Your incisive editorial (“The Guardian view of offshore wind: cheaper and greener,” 14 September; https://www.theguardian.com/commentisfree/2017/sep/13/the-guardian-view-of-offshore-wind-cheaper-and-greener) makes many strong points, not least highlighting the exigencies of potential security compromises and terrorism vulnerabilities of the planned new nuclear reactor at Hinkley Point.
But there is a fatal flaw in the arguments you set out, which merits challenge. The Editorial asserts: “Nuclear power has a trump card: it is a zero-carbon technology which delivers a continuous, uninterrupted supply.”

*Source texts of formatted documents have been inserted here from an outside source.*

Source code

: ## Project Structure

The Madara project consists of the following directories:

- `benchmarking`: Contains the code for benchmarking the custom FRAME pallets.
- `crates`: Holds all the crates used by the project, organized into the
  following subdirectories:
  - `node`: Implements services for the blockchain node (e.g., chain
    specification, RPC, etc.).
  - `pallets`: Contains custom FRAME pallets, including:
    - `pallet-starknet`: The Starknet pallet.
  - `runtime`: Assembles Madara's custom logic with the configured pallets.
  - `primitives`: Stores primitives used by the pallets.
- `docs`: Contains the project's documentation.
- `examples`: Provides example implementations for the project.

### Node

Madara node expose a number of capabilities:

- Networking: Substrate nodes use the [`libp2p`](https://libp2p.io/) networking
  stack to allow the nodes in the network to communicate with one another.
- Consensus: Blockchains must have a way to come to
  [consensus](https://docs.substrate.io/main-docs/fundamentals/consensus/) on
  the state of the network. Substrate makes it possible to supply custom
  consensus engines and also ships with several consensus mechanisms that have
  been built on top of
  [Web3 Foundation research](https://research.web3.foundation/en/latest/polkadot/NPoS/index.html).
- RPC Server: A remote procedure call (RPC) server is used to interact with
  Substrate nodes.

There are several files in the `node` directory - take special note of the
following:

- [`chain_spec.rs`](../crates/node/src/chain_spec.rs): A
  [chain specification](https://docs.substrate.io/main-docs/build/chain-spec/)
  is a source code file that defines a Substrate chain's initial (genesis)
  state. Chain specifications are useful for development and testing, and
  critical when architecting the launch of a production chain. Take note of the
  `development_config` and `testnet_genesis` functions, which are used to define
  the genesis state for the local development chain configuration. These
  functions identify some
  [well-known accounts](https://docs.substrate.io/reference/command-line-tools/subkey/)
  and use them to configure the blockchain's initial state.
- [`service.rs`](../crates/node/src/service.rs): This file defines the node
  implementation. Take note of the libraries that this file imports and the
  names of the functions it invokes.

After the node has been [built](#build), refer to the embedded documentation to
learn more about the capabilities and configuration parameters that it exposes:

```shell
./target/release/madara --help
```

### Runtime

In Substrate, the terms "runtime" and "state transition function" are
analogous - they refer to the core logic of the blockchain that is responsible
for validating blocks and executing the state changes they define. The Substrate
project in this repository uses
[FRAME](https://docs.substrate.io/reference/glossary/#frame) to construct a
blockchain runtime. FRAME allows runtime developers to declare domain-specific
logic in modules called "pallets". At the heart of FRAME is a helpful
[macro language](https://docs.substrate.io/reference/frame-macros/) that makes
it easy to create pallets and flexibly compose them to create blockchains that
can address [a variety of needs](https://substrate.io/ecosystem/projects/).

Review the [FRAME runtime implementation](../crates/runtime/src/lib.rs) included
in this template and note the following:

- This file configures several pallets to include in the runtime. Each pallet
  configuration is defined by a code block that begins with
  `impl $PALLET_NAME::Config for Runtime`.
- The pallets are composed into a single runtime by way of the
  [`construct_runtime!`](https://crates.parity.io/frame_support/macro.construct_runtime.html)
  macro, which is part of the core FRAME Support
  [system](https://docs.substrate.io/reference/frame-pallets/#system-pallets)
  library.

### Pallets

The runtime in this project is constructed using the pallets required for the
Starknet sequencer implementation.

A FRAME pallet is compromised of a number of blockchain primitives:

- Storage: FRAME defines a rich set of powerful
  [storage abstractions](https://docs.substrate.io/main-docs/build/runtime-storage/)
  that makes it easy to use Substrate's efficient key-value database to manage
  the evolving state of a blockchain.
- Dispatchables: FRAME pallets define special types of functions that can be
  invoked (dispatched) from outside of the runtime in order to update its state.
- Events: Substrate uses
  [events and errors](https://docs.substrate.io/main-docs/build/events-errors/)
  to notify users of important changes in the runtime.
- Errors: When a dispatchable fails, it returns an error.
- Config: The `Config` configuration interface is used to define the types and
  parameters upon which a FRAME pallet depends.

This is demonstrably untrue.
On the latter point, you only have to consult published the operating record of nuclear reactors to see this is an unsustainable claim. All reactors have lengthy planned outages (shut downs) for operational reasons; some have significant unplanned outages due to operational failures; and in the extreme case of post-accident safety prudence, such as in Japan, their 54 reactors were all closed for years ( nearly 50 still are closed) after the 2011 Fukushima Daiichi accident, and become hugely expensive “stranded assets.”

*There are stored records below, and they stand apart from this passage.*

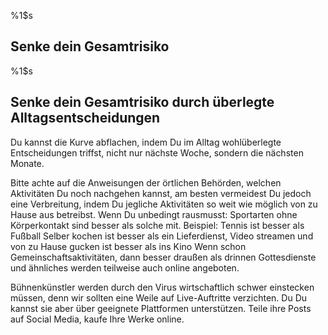 %1$s
## Senke dein Gesamtrisiko

%1$s
## Senke dein Gesamtrisiko durch überlegte Alltagsentscheidungen

Du kannst die Kurve abflachen, indem Du im Alltag wohlüberlegte Entscheidungen triffst, nicht nur nächste Woche, sondern die nächsten Monate. 
 
Bitte achte auf die Anweisungen der örtlichen Behörden, welchen Aktivitäten Du noch nachgehen kannst, am besten vermeidest Du jedoch eine Verbreitung, indem Du jegliche Aktivitäten so weit wie möglich von zu Hause aus betreibst. Wenn Du unbedingt rausmusst:
Sportarten ohne Körperkontakt sind besser als solche mit. Beispiel: Tennis ist besser als Fußball
Selber kochen ist besser als ein Lieferdienst, 
Video streamen und von zu Hause gucken ist besser als ins Kino
Wenn schon Gemeinschaftsaktivitäten, dann besser draußen als drinnen
Gottesdienste und ähnliches werden teilweise auch online angeboten.
 
Bühnenkünstler werden durch den Virus wirtschaftlich schwer einstecken müssen, denn wir sollten eine Weile auf Live-Auftritte verzichten. Du Du kannst sie aber über geeignete Plattformen unterstützen. Teile ihre Posts auf Social Media, kaufe Ihre Werke online.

On the former point on alleged zero carbon status of nuclear plants, you repeat a similarly erroneous assertion made in your editorial of I October 2005 (“Pre-empting debate,”) where you wrote: “The big advantage of nuclear generation is that it does not produce environmentally degrading emissions in the way that fossil fuel generation does."
You kindly printed my response to this assertion (“There is nothing green about Blair's nuclear dream: to assess the industry's environmental impact, we must look at the whole fuel cycle (https://www.theguardian.com/politics/2005/oct/20/greenpolitics.world) in which I set out in some detail the various ways the carbon footprint of nuclear power is substantial, if the whole ‘cradle-to-grave nuclear fuel chain ( ie uranium mining, milling, enrichment, fuel production, in-reactor fuel irradiation, storage and ultimate final long term management), is properly calculated.
I pointed out then that nuclear industry proponents, such as those gathered at this week’s World Nuclear Association jamboree in London, are fond of spreading deliberate fake news such as describing nuclear energy as "non-carbon emitting."
It is about time this dangerously misleading falsehood was confined to the dustbin of history.